Mondo

Il ministro Tria e gli affari con la Cina di Xi Jinping

Mentre le pagine dei giornali e del Web si riempiono di dettagli sulla vicenda di Asia Argento e dell’allora minorenne Jimmy Bennett, solo a brevi tratti intervallate da qualche storia calcistica o da qualche disgrazia purtroppo tutta-italiana, in giorni difficili per l’economia italiana sul piano internazionale, il ministro Giovanni Tria è in missione in Cina, animato dalla speranza e dal desiderio di trovare compratori per i titoli di debito pubblico italiano. Anche lui, alla pari dei suoi compatrioti e di quasi tutti i cittadini dei paesi cosiddetti sviluppati, deliberatamente incurante (benché non ignorante) del prezzo reale della ricchezza e della «generosità» cinese, del costo in termini di libertà e di vite sul quale si appoggia la disponibilità dei successori di Mao Zedong.

Affari con la Cina, ma nessuna interferenza nelle loro questioni interne. Sorrisi e strette di mano, ma guai a sollevare il tappeto, perfino a diffondere le notizie, della persistente violazione dei diritti umani che continua a praticarsi da parte del governo di Xi Jinping. Questa è la linea dello struzzo praticata dai paesi occidentali. Pecunia non olet, che poi tutto questo denaro conviva tranquillamente con torture, incarcerazioni preventive, pene detentive prolungate, un regime intollerante e assoluto, spesso in mano di funzionari locali ultrazelanti, contro chiunque si sogni di criticare il potere assoluto del Pcc, questo non importa. È solo un fastidio inutile. Che noiosi questi cinesi che vogliono la libertà! Si accontentino dei soldi e degli iPhone, facciano come noi. Orsù, riprendiamo la discussione sui vini d’annata e alziamo calici e forchette, discettiamo e gustiamo cibi stellati e chef alla moda, queste sono le cose che contano, non diceva forse Feuerbach che siamo ciò che magniamo?

La recente scomparsa del Nobel Liu Xiabo morto in carcere senza assistenza dopo anni di prigionia, il permesso finalmente concesso alla moglie Liu Xia di espatriare in Germania, avrebbero potuto (meglio, dovuto) aprire un’epoca nuova. Libera la Cina di fare ciò che desidera a casa sua, ma senza più la complicità, il silenzio dei paesi occidentali. Libera la Cina di continuare a far parte di quelle nazioni in cui le libertà individuali non sono rispettate e le leggi sono create per opprimere i propri cittadini. Ma liberi gli occidentali di non voler essere complici in delitti dei quali spesso già abbiamo patito la vista e sofferto l’esperienza. Peccato che nel frattempo il denaro urga.
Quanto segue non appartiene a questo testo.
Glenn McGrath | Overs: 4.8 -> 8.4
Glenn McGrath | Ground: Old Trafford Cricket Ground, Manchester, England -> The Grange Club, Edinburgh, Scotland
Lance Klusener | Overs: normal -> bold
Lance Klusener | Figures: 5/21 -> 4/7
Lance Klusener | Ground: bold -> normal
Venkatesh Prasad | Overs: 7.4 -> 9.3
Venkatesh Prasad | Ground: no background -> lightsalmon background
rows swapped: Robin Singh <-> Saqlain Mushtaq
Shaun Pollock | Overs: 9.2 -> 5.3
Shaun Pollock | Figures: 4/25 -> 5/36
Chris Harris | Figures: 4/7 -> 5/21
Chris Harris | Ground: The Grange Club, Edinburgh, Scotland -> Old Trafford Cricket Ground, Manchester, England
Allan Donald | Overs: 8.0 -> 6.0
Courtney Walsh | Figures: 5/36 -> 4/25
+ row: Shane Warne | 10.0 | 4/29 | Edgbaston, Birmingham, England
Casualmente, mentre Tria volava bello bello alla volta di Pechino, qualche nostalgico ci ha ricordatoi 50 anni dall’invasione di Praga da parte delle truppe del Patto di Varsavia e la repressione di ogni forma di libertà in Cecoslovacchia, le torture, le carcerazioni ingiustificate, la pulizia selettiva verso ogni dissidenza. E fa piacere, perché da quello che si è letto in questi giorni nelle rievocazioni, pare che ora tutti siano d’accordo nel considerare l’invasione della Cecoslovacchia un’altra pagina molto oscura della storia europea, alla pari delle camere a gas, dell’eccidio di Katyn, dei bombardamenti indiscriminati contro la popolazione civile di ogni nazionalità. Ora. Allora (fifty years ago) un po’ meno.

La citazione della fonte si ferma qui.